▶ [SUPPLIED PASSAGE]:

334 F.2d 275 | 10th Cir. | 1964
J. Milton SOREM and Wanda M. Sorem, Petitioners,
v.
COMMISSIONER OF INTERNAL REVENUE, Respondent.
R. W. BOOGAART and Margaret Boogaart, Petitioners,
v.
COMMISSIONER OF INTERNAL REVENUE, Respondent.
No. 7495.
No. 7496.
United States Court of Appeals Tenth Circuit.
July 9, 1964.
Thomas J. Kennedy, Salina, Kan. (Robert B. Berkley, Salina, Kan., on the brief), for petitioners.
Ralph A. Muoio, Atty., Dept. of Justice (Louis F. Oberdorfer, Asst. Atty. Gen., Lee A. Jackson and Meyer Rothwacks, Attys., Dept. of Justice, Washington, D. C., on the brief) for respondent.
Before PHILLIPS and SETH, Circuit Judges, and ARRAJ, District Judge.
ORIE L. PHILLIPS, Circuit Judge.
J. Milton Sorem and his wife, and R. W. Boogaart and his wife filed petitions with the Tax Court for redeterminations of deficiencies claimed by the Commissioner in their income taxes for the taxable year ending December 31, 1958. The two cases were consolidated for trial, at the conclusion of which the Tax Court decided that there was a deficiency in income tax due from the Sorems for 1958 of $17,790.06, and a deficiency in income tax due from the Boogaarts for 1958 of $1,592.04. The cases are here on petitions to review.
The stipulations of the parties and the evidence presented to the Tax Court disclose the following facts:
Sorem and Boogaart are brothers-in-law. In 1935, they formed a partnership with M. Boogaart, the father of Boogaart and the father-in-law of Sorem, known as the Boogaart Supply Company, hereinafter referred to as the Partnership, to engage in the retail grocery business in northwestern Kansas. By 1949, such Partnership owned retail stores in Concordia, Clay Center, Marysville, and Washington, Kansas, and had interests in several other grocery outlets in the surrounding area.
In 1949, the partners decided to enter the wholesale grocery business and purchased the Concordia Mercantile Company, in Concordia, Kansas. They formed the Boogaart Supply Company, Inc., a Kansas corporation, hereinafter referred to as the Wholesale Corporation, to carry on such wholesale operation, and contributed $240,000 capital to the corporation in exchange for stock. The four grocery stores continued to be owned and operated by the Partnership.
From 1952 to 1957, the partners organized other companies which engaged in various aspects of the wholesale grocery business, all of which were transferred to the Wholesale Corporation in exchange for stock.

(Recorded data)
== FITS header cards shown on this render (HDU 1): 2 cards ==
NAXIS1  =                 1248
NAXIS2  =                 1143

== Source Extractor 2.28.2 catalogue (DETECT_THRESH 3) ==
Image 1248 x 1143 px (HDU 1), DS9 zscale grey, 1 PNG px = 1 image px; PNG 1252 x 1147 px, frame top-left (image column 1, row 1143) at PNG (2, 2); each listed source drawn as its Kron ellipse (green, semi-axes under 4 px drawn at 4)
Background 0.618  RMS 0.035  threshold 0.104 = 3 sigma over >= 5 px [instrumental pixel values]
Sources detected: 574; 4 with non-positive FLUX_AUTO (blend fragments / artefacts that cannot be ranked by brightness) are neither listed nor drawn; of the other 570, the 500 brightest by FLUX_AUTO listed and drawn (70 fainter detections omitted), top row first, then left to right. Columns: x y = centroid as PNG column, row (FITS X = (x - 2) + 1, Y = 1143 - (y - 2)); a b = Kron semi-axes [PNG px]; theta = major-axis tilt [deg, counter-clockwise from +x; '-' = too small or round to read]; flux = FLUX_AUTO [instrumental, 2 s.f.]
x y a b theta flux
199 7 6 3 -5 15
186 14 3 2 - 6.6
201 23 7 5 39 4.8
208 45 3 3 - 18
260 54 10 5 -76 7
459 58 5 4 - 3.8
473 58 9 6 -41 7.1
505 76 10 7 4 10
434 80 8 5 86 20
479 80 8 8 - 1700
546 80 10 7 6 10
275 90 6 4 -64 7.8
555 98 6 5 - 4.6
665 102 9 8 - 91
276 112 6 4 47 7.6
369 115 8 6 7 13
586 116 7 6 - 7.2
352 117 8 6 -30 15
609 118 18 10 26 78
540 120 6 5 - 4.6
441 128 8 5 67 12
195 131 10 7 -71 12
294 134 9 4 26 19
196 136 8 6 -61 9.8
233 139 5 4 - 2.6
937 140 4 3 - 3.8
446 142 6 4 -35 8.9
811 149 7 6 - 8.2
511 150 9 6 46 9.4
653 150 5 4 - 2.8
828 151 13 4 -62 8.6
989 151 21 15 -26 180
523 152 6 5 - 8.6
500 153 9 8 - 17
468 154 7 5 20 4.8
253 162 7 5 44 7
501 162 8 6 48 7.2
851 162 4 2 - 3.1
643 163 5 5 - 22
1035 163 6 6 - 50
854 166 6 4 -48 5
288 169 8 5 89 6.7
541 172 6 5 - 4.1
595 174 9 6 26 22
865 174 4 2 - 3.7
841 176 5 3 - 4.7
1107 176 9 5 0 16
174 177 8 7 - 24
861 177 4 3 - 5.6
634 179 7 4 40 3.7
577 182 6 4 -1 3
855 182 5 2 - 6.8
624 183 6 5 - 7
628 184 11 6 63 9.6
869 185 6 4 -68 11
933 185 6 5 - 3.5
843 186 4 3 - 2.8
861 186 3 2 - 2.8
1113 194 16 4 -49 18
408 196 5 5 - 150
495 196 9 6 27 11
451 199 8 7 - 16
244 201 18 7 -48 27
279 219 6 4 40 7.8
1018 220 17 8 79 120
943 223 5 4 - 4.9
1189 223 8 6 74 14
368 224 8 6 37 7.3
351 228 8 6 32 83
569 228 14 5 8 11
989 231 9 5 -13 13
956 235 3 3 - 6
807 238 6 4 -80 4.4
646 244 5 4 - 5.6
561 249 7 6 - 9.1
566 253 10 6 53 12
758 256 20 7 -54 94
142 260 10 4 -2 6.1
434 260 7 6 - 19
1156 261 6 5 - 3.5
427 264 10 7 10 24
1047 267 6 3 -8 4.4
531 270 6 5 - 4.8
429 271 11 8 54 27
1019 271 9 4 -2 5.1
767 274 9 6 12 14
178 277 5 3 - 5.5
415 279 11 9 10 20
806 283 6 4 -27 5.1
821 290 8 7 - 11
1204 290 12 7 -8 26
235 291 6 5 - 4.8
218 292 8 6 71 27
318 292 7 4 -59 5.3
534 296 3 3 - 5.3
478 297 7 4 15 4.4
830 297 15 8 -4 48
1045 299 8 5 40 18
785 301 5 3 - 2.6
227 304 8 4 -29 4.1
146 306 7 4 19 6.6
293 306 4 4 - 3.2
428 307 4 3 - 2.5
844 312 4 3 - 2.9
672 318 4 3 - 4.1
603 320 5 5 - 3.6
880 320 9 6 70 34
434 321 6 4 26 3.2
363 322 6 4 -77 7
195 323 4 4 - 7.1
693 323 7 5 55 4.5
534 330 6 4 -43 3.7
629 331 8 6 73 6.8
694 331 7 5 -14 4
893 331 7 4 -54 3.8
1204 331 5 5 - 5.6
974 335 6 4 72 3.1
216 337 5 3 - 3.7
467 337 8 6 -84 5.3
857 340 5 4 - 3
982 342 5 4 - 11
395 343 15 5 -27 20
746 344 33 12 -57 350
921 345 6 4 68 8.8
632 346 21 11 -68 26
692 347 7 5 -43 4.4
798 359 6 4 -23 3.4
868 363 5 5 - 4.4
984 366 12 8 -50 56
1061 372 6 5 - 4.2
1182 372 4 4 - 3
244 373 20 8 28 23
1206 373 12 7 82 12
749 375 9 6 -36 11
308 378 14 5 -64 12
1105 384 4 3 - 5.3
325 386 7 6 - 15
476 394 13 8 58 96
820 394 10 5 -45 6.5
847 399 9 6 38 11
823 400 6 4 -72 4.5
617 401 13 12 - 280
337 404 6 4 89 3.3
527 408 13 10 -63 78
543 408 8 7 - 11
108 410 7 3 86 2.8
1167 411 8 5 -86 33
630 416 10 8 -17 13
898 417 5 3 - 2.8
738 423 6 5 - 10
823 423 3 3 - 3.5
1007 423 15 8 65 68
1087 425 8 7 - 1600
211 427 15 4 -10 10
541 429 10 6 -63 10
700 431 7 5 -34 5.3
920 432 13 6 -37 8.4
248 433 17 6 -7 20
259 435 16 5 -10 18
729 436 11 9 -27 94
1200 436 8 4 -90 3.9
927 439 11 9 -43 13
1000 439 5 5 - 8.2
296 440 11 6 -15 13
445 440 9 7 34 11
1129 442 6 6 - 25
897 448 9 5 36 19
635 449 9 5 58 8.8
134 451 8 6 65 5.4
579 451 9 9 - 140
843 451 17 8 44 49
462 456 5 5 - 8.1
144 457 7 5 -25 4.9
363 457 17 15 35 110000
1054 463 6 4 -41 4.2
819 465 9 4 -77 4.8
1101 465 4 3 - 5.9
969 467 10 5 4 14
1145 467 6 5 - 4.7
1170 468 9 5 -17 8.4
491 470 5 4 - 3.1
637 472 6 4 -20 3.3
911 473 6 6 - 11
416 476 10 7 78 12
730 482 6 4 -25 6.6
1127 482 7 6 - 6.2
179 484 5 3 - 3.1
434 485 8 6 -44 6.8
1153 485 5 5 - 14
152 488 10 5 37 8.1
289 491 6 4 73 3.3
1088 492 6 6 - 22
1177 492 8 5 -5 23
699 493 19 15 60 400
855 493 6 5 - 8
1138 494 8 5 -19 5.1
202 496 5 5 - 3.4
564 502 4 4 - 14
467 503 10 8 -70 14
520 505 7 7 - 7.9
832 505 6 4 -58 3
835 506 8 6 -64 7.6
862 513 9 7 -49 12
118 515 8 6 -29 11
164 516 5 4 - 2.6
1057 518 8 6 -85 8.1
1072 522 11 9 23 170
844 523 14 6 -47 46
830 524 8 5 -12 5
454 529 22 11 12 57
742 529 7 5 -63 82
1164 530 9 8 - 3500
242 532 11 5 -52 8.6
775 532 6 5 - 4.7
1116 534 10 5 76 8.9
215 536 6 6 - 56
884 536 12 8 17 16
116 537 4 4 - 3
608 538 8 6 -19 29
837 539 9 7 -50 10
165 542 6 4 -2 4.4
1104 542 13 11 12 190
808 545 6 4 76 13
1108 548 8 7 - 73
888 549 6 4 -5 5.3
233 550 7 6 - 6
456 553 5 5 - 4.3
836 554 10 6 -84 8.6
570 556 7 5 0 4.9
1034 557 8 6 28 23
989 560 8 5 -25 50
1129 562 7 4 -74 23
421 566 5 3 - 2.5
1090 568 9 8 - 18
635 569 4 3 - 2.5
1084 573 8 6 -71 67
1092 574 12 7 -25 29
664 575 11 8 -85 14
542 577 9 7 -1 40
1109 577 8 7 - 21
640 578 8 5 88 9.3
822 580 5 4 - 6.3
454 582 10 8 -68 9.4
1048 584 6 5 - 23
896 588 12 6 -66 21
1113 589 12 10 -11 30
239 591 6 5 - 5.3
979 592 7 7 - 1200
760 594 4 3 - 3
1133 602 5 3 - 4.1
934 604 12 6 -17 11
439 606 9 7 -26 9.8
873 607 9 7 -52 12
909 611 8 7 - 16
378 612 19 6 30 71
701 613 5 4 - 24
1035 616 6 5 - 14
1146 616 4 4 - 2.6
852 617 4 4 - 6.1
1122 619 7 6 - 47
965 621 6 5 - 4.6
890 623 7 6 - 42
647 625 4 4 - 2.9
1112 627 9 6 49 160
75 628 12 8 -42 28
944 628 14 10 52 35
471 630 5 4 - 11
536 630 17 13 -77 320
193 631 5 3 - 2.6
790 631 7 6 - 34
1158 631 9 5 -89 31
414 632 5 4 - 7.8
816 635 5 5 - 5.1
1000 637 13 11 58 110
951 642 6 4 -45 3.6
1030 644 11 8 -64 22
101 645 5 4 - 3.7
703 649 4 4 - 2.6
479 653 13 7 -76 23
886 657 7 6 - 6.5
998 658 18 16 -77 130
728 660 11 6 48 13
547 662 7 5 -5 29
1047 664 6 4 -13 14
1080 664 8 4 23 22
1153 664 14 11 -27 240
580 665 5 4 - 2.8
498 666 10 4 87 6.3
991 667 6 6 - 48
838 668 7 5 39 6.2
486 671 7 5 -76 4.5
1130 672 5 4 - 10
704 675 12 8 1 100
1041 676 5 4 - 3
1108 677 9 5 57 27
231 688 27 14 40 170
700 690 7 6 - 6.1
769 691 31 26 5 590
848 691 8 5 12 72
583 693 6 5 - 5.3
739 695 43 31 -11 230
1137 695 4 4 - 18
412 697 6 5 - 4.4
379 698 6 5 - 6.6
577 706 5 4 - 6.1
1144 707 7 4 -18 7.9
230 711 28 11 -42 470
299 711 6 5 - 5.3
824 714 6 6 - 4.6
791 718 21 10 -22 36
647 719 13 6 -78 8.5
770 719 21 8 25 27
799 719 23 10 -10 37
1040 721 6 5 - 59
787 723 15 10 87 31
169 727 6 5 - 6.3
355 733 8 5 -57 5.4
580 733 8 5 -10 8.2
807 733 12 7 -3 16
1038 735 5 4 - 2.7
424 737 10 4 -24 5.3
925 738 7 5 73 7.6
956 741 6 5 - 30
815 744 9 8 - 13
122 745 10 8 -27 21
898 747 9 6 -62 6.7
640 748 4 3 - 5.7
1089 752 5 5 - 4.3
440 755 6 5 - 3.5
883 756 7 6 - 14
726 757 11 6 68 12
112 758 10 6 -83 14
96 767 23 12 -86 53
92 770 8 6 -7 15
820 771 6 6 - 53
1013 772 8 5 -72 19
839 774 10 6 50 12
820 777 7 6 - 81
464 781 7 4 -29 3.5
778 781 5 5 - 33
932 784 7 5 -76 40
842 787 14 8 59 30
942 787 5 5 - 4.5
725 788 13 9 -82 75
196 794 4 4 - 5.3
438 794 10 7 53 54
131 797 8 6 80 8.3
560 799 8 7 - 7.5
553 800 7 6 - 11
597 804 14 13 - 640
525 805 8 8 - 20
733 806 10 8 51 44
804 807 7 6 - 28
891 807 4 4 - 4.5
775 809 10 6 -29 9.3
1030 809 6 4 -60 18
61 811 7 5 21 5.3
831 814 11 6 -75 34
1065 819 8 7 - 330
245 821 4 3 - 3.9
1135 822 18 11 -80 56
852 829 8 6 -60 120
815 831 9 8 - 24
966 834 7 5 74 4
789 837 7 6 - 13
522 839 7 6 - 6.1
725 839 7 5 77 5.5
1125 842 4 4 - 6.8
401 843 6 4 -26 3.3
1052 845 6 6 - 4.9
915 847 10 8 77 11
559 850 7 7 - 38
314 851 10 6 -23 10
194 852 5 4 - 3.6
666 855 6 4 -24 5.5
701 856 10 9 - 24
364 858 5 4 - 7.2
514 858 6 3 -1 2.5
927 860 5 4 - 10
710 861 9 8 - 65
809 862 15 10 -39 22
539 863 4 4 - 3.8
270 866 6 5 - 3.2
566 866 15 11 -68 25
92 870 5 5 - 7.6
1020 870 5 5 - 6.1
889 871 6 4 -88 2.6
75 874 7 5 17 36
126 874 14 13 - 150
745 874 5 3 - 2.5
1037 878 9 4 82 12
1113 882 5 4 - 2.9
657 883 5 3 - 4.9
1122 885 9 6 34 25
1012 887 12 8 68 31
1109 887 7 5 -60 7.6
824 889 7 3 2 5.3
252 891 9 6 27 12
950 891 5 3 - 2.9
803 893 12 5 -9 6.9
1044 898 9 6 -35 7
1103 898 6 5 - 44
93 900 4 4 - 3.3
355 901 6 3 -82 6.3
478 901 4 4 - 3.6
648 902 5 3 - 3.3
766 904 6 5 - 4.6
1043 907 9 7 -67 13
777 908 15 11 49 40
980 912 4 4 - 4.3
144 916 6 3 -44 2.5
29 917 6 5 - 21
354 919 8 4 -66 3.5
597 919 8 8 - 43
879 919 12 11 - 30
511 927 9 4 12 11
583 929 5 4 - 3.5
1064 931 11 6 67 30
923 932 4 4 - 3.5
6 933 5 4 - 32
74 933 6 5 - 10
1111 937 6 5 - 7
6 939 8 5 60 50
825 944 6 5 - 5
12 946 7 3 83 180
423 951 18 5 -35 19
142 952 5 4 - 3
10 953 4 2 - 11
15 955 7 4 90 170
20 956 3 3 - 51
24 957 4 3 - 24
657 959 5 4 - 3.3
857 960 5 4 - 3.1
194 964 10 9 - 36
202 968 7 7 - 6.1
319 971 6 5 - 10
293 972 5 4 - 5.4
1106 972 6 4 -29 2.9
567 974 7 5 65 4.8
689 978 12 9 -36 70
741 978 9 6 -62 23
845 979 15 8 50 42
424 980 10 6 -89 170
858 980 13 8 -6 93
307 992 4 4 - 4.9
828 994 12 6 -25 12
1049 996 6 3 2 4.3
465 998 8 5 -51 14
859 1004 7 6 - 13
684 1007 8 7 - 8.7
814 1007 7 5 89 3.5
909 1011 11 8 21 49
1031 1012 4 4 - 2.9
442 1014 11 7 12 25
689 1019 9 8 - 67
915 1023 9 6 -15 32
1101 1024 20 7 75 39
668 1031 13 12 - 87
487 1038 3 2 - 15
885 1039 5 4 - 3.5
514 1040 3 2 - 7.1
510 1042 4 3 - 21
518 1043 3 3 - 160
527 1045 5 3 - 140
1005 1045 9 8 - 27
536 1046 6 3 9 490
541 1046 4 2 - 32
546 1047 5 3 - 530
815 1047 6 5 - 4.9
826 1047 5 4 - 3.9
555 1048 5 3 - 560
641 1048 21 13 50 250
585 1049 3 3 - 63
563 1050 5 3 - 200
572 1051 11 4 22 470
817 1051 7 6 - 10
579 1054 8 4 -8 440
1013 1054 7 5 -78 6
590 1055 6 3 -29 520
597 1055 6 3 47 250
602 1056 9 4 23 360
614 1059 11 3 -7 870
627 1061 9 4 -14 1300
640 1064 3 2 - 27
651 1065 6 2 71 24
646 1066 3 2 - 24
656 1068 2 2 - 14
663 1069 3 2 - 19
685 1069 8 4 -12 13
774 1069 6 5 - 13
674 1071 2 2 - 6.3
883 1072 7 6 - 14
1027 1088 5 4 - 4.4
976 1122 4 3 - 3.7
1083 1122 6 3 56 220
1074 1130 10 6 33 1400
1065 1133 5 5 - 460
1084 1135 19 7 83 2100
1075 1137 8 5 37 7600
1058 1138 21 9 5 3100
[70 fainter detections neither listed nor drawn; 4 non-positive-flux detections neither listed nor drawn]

▶ [WHAT TO WORK ON]:
[A] Reproduce the part of the appeals court opinion that opens with the words containing "334 F.2d 275" and closes with "Appeals Tenth Circuit.".
[B] According to the appeals court opinion, in which Kansas towns did the Partnership own retail stores by 1949?

▶ [RESPONSES FOR EACH TASK]:
[A]
334 F.2d 275 | 10th Cir. | 1964
J. Milton SOREM and Wanda M. Sorem, Petitioners,
v.
COMMISSIONER OF INTERNAL REVENUE, Respondent.
R. W. BOOGAART and Margaret Boogaart, Petitioners,
v.
COMMISSIONER OF INTERNAL REVENUE, Respondent.
No. 7495.
No. 7496.
United States Court of Appeals Tenth Circuit.

[B] Concordia, Clay Center, Marysville, and Washington